Phillip Hammond MP, Shadow Chief Secretary to the Treasury: "How telling that at the end of the Prime Minister’s summer of denial, instead of following the Conservative lead and taking the tough decisions required to get the deficit under control, this morning he has ducked the issue and chosen to peddle the illusion that asset sales can somehow avoid the pain of fiscal adjustment—taking people for fools again. Can the Chief Secretary confirm that he, at least, understands that asset sales, however necessary they may be to reduce debt, do not reduce the deficit, and that they can only ever be a supplement to, not a substitute for, proper fiscal discipline? Can the Chief Secretary confirm also that the package of central Government assets mentioned this morning amounts in value to little less than a week’s worth of borrowing at the current levels, and that it is not the Government’s intention to seize the proceeds of sales of local authority assets? Can he tell the House why anyone should believe a word the Government say on asset sales when they have announced every single one before? The Tate in 1999— [Interruption.] No doubt it is coming. The Tote announcement was made in 1999 and was in the Labour party’s 2001 election manifesto. The announcement on the student loan book was made in 1997 and again in 2007, on URENCO in 2005 and on the channel tunnel rail link in 2007. Not a penny piece has been achieved from any of them. Will the Chief Secretary confirm that the value of all those assets is now significantly lower than when their sale was first announced? Indeed, did not the comprehensive spending review 2007 pencil in a £6 billion receipt for the student loan book alone—twice what the Government now expect to get from flogging off the entire package? Selling the family silver will not solve the crisis in the public finances. The country has had enough of denial, dither and delusion. The Government need to start taking the tough decisions, not ducking them, or call an election and let someone else get on with the job."

Liam Byrne MP, Chief Secretary to the Treasury: "I enjoyed the remark about tough decisions. I have made a mental note of the Tate. The hon. Gentleman presumably refers to tough decisions such as proposals on state pension plans—I understand that the National Institute of Economic and Social Research, having looked at his plans, has discovered that he is £3 billion short and five years out in his sums.
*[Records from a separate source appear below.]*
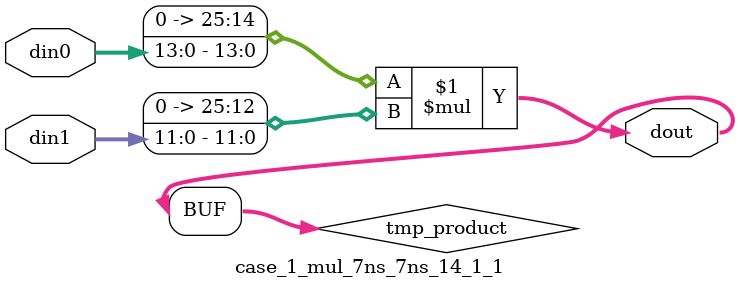
<source format=v>

`timescale 1 ns / 1 ps

 (* use_dsp = "no" *)  module case_1_mul_7ns_7ns_14_1_1(din0, din1, dout);
parameter ID = 1;
parameter NUM_STAGE = 0;
parameter din0_WIDTH = 14;
parameter din1_WIDTH = 12;
parameter dout_WIDTH = 26;

input [din0_WIDTH - 1 : 0] din0; 
input [din1_WIDTH - 1 : 0] din1; 
output [dout_WIDTH - 1 : 0] dout;

wire signed [dout_WIDTH - 1 : 0] tmp_product;
























assign tmp_product = $signed({1'b0, din0}) * $signed({1'b0, din1});











assign dout = tmp_product;





















endmodule

</source>
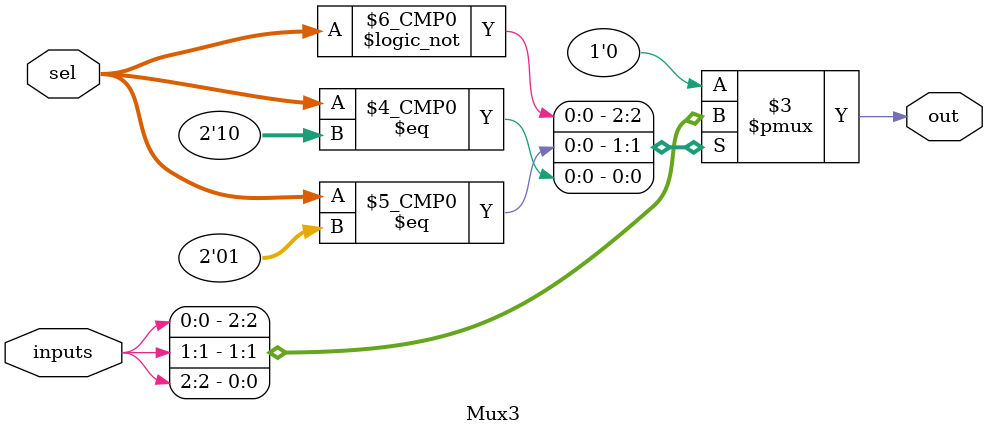
<source format=v>

module Mux3(
    input [2:0] inputs,
    input [1:0] sel,
    output reg out
    );

    always @(*) begin
        case (sel)
            2'b00:
                out = inputs[0];
            2'b01:
                out = inputs[1];
            2'b10:
                out = inputs[2];
            default:
                out = 1'b0;
        endcase
    end

endmodule

</source>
So I will not take lessons in tough decisions from him. The hon. Gentleman knows that bringing public spending within the bounds of what is possible in the years to come will take a mixture of things: growth coming back, investing in new industries and jobs, the right decisions on tax—decisions that he has opposed consistently; I think that the Conservative party has voted against something like £20 billion of necessary tax increases for the years to come. It requires tougher decisions on spending in the years to come, but where there are things that the Government should not hold on to, we should sell them off. Yes, we should allow local authorities to keep receipts to invest in local priorities, but business or financial assets, such as those that the Prime Minister talked about today, can be sold off and the proceeds used to pay debt."